Prometi há semanas aos meus leitores fazer um texto sobre o que previsivelmente acontecerá na política portuguesa depois de 10 de março.
E na semana passada escrevi que a AD deverá ganhar as eleições, por uma razão ‘histórica’: nenhum partido cujo líder renunciou, se demitiu ou foi demitido de primeiro-ministro conseguiu vencer as eleições seguintes: o PSD perdeu depois da saída de Cavaco Silva, o PS perdeu depois da demissão de António Guterres, o PSD perdeu depois de Santana Lopes ter sido demitido, o PS perdeu depois da demissão de José Sócrates.
Desenvolvamos, pois, o cenário de uma previsível vitória da AD.

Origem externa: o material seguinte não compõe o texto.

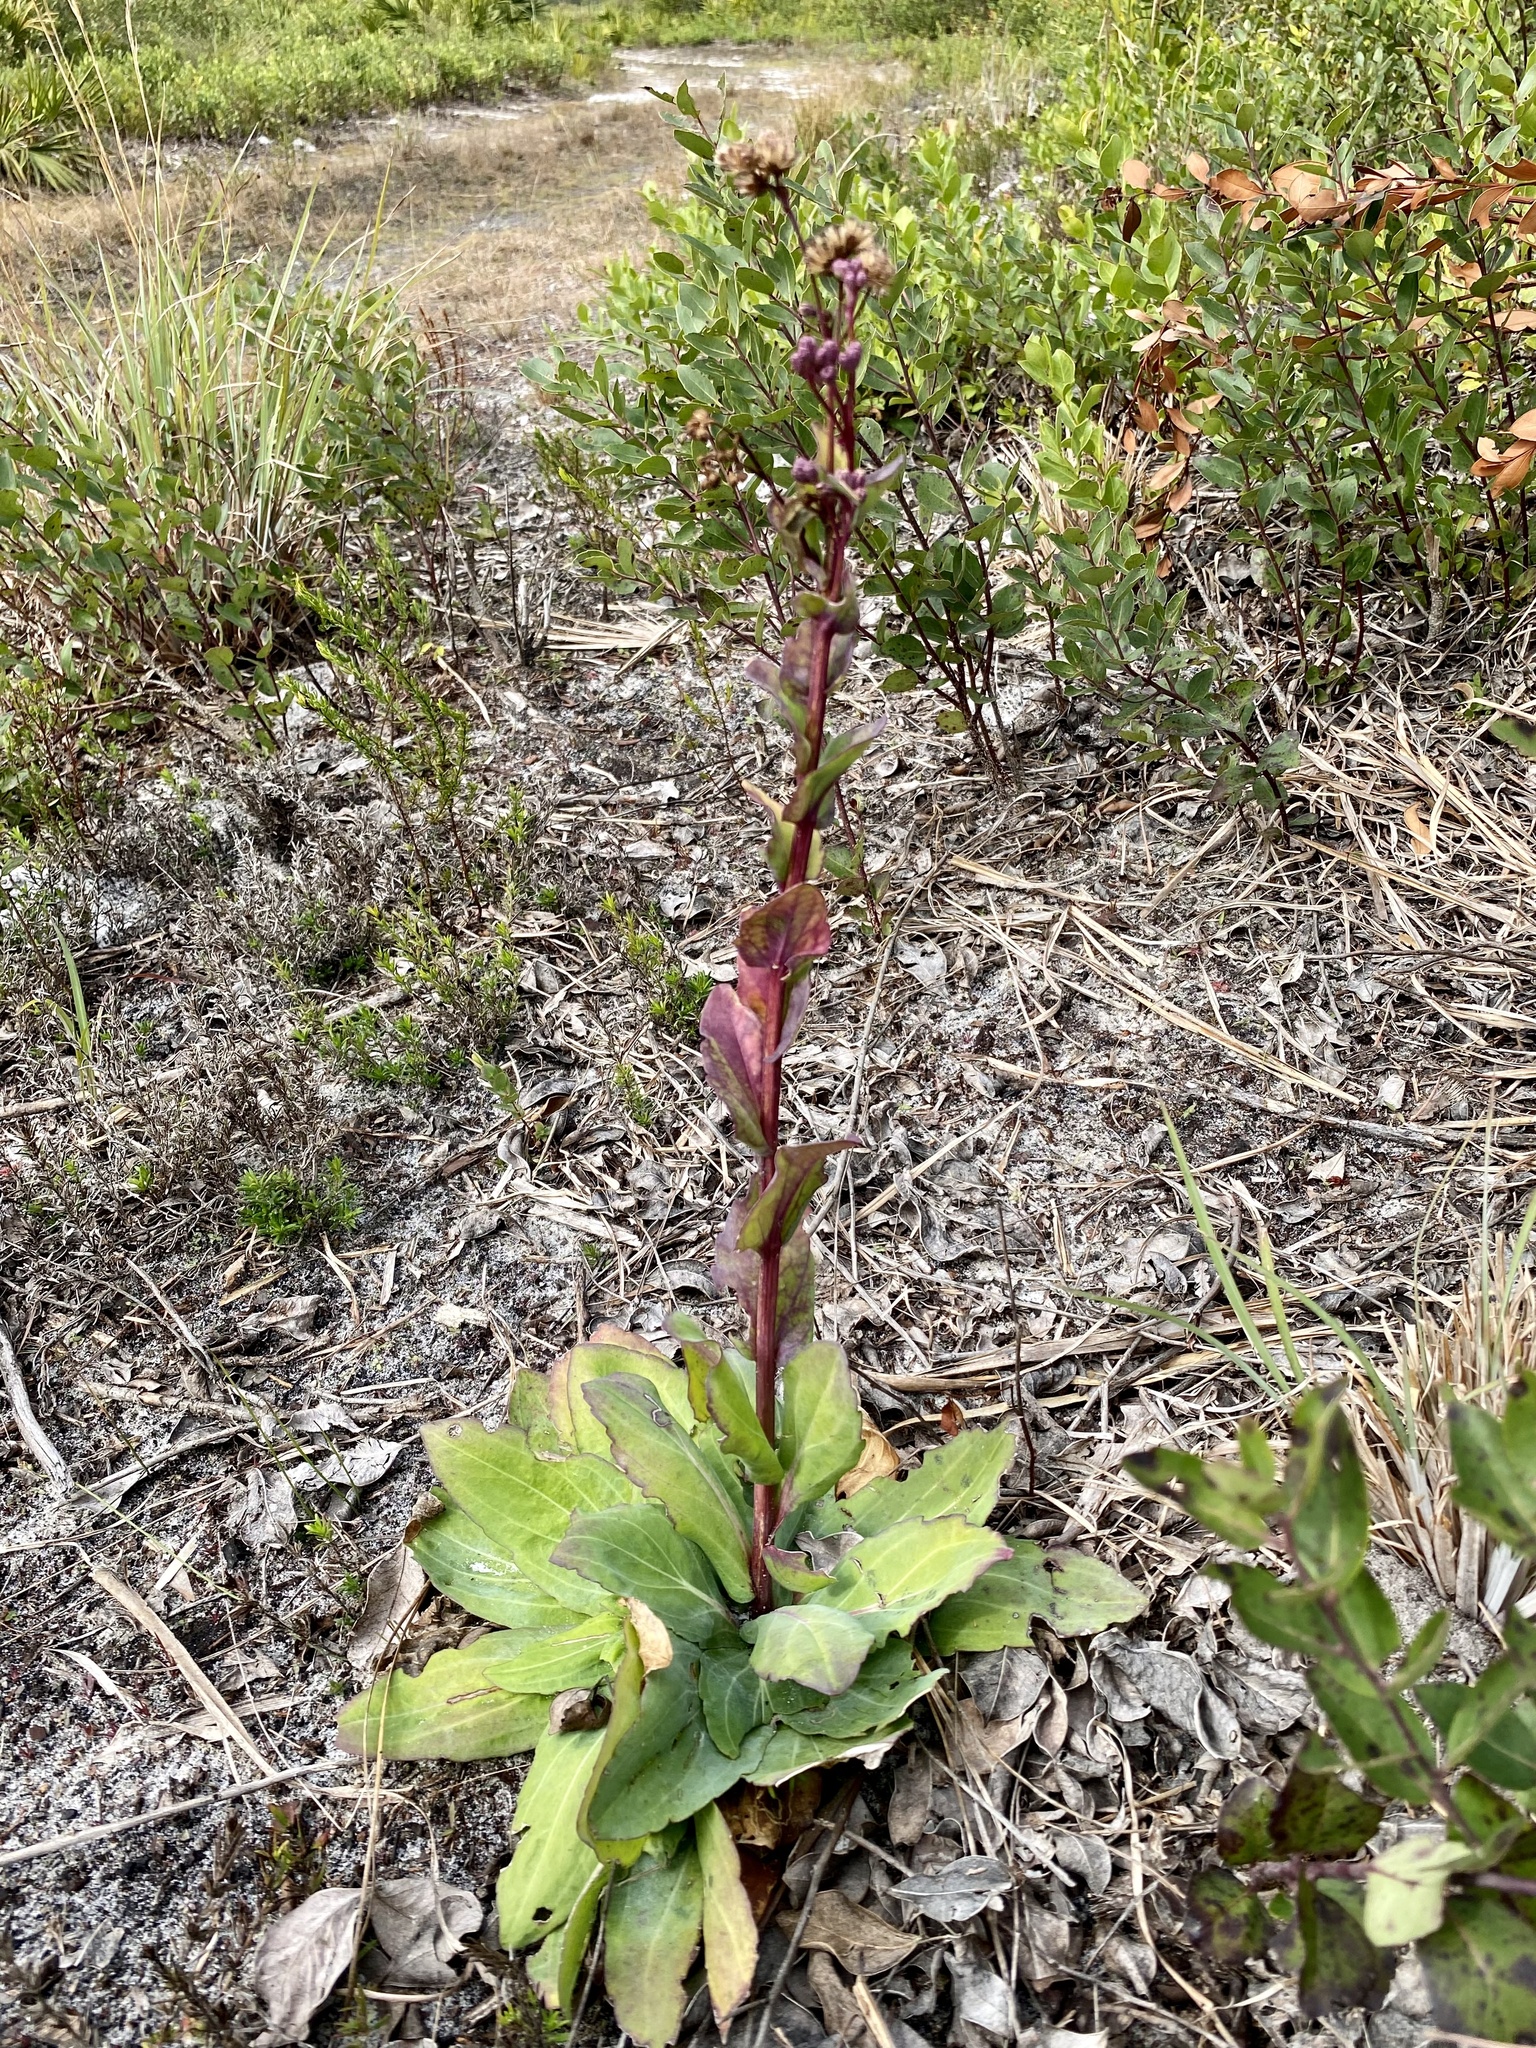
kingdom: Plantae
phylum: Tracheophyta
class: Magnoliopsida
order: Asterales
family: Asteraceae
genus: Carphephorus
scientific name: Carphephorus odoratissimus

Tendo Pedro Nuno Santos dito – embora de forma confusa e atabalhoada, em três declarações diferentes sobre o mesmo assunto – que não obstaculizará um Governo da AD se a direita tiver mais votos do que a esquerda, o apoio do Chega não será necessário para esse Governo passar.
Com os votos a favor do PSD e do CDS, se o PS se abstiver, o Executivo de Montenegro será viabilizado – mesmo que o BE, o Livre, o PCP e o Chega se juntem para votar contra.
Nem a Iniciativa Liberal será necessária para esta solução – embora seja plausível um posterior acordo de Governo entre o PSD, o CDS e a IL, para reforço da maioria e dar ao Executivo uma imagem mais jovem, urbana e inovadora.
Sabendo-se que o PSD perdeu eleitorado jovem e urbano, a entrada da IL no Governo poderá compensar um pouco esse défice.
André Ventura tem feito muita força para participar numa plataforma de acordo que envolvesse também o Chega, mas tal não acontecerá. Nem o Chega teria vantagem nisso.
Toda a afirmação deste partido e do seu líder tem sido feita através do protesto, da indignação, do ataque político, e caso o Chega passasse a fazer parte do ‘sistema’ perderia todo o appeal.
Ou então tornar-se-ia um permanente fator de instabilidade, ficando com um pé no Governo e outro fora, com Ventura a criticar certas opções governativas e a fazer propostas inaceitáveis pelos outros parceiros, para não perder o protagonismo.
Por mais esforços que façamos, é difícil ver André Ventura no papel de homem bem comportado, a respeitar obedientemente a disciplina de voto.
E se o fizesse condenava-se a si próprio.
Mas atenção: ficando fora do Governo, André Ventura também não poderá votar sempre contra a maioria governamental.
E porquê?
Porque Pedro Nuno Santos prometeu que não inviabilizaria à partida um Governo de direita – mas não prometeu mais do que isso.
O Partido Socialista não será nunca uma muleta da AD.
Assim, se o Chega se juntar a ele para votar repetidamente contra o Governo, constituir-se-á uma ‘maioria negativa’ que, na prática, impedirá o Governo de governar (e, a prazo, o fará cair).
Mas, nesta hipótese, os dois partidos seriam fortemente penalizados, sobretudo o Chega.
Se se juntasse ao PS para derrubar um Governo de direita, o Chega cairia a pique.
Recordo o Executivo minoritário de Cavaco Silva em 1985, que enfrentou uma maioria hostil formada pelo PS e pelo PRD – e cuja queda determinou o fim deste partido e a primeira maioria absoluta do PSD.
Agora poderia acontecer o mesmo.
Tendo em conta o que ficou escrito, é de prever que, depois de 10 de março, o PS será o principal partido da oposição, e o Chega será o ‘fiel da balança’ do sistema.
André Ventura poderá fazer maioria quer com a AD quer com o PS, e nele estarão por isso focadas todas as atenções.
Para Ventura, será a prova definitiva.
Se for um simples troublemaker, perderá a sua oportunidade e comprometerá o seu futuro político.
Se, pelo contrário, conseguir jogar com isso para levar a água ao seu moinho, para levar o país para onde mais lhe convenha, aprovando certas leis e chumbando outras, reforçando a tendência conservadora e bloqueando as propostas radicais das esquerdas, poderá aumentar o seu capital político, fortalecer a sua imagem e surgir no futuro como um candidato plausível a um lugar no Executivo.
Mas isso exigirá muita cabecinha, muito talento e muito tato.
Que teoricamente não faltarão a Ventura.
A inteligência emocional é que o poderá trair.